I moved to the Blue Hill Peninsula five months ago. Though I was already used to winters in Maine, I was warned that Down-East winters would be tough. It turns out this February may be the coldest on record.
The bitter cold is particularly excruciating if you're a Maine clammer right now. Winter prices are higher than they've ever been ($2.10 per pound, according to a report from WCSH-TV), but many diggers either can't get to flats banked in by relentless snowstorms, or they are prevented from digging by iced-up shores and winds. You know the weather's bad when fishermen aren't able to take advantage of high prices.
It's not just cold. Relentless storms have taken a toll on Maine's other fisheries too by keeping boats at the dock more days than not. Those who do go out must be prepared for the worse. Last Saturday, on Valentine's Day, two lobstermen were rescued after their boat sank off Matinicus Island. They had been heading to Rockland to get supplies before yet another blizzard arrived later in the day.
Also anticipating that blizzard, on the same day I took my dog to the beach on Naskeag Point in Brooklin. On the beach sit boulders glazed over like large donut holes. Underneath my feet, sand and stones were hidden by multiple coats of snow and ice, ice and snow. Naskeag Point is where commercial fishermen hoist their catches up on the crane to the town dock.

● Data provided:

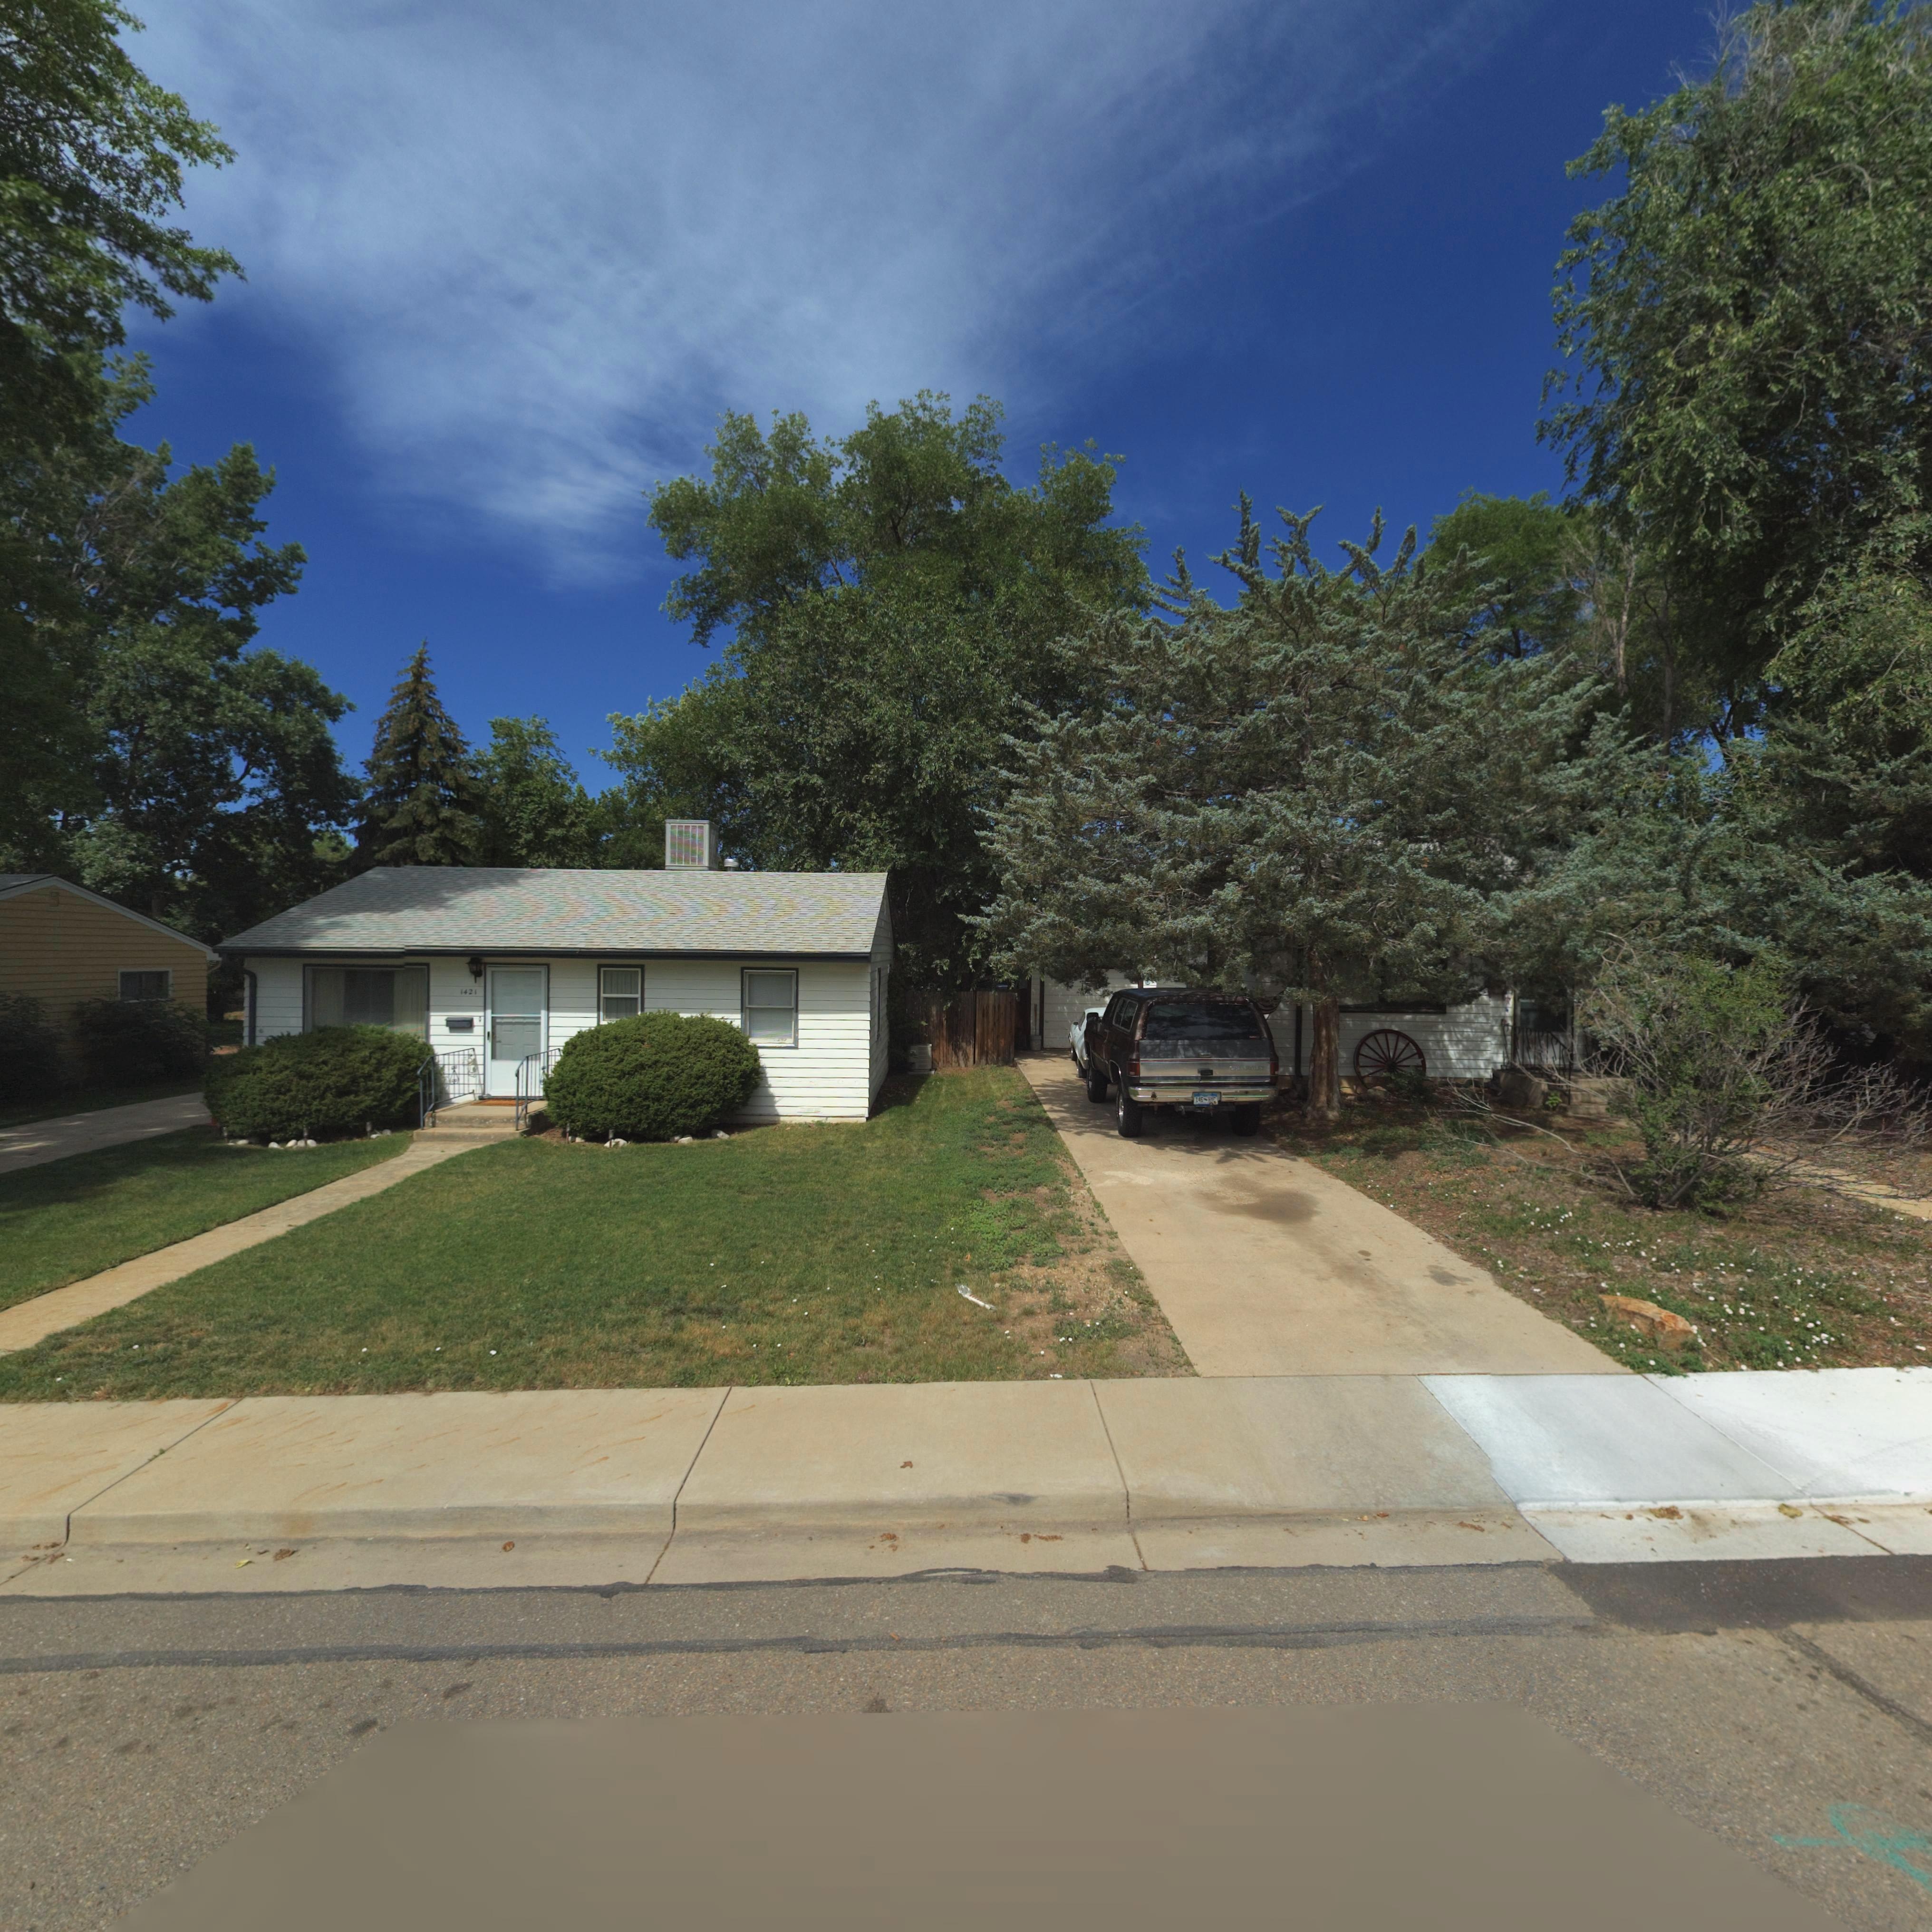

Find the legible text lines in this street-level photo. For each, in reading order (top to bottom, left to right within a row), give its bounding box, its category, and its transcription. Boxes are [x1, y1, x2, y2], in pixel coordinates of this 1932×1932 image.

● Problem details: Reproduce the passage on the Maine winter word for word, everything from "I moved to the" down to "of high prices.".

● Written response:
I moved to the Blue Hill Peninsula five months ago. Though I was already used to winters in Maine, I was warned that Down-East winters would be tough. It turns out this February may be the coldest on record.
The bitter cold is particularly excruciating if you're a Maine clammer right now. Winter prices are higher than they've ever been ($2.10 per pound, according to a report from WCSH-TV), but many diggers either can't get to flats banked in by relentless snowstorms, or they are prevented from digging by iced-up shores and winds. You know the weather's bad when fishermen aren't able to take advantage of high prices.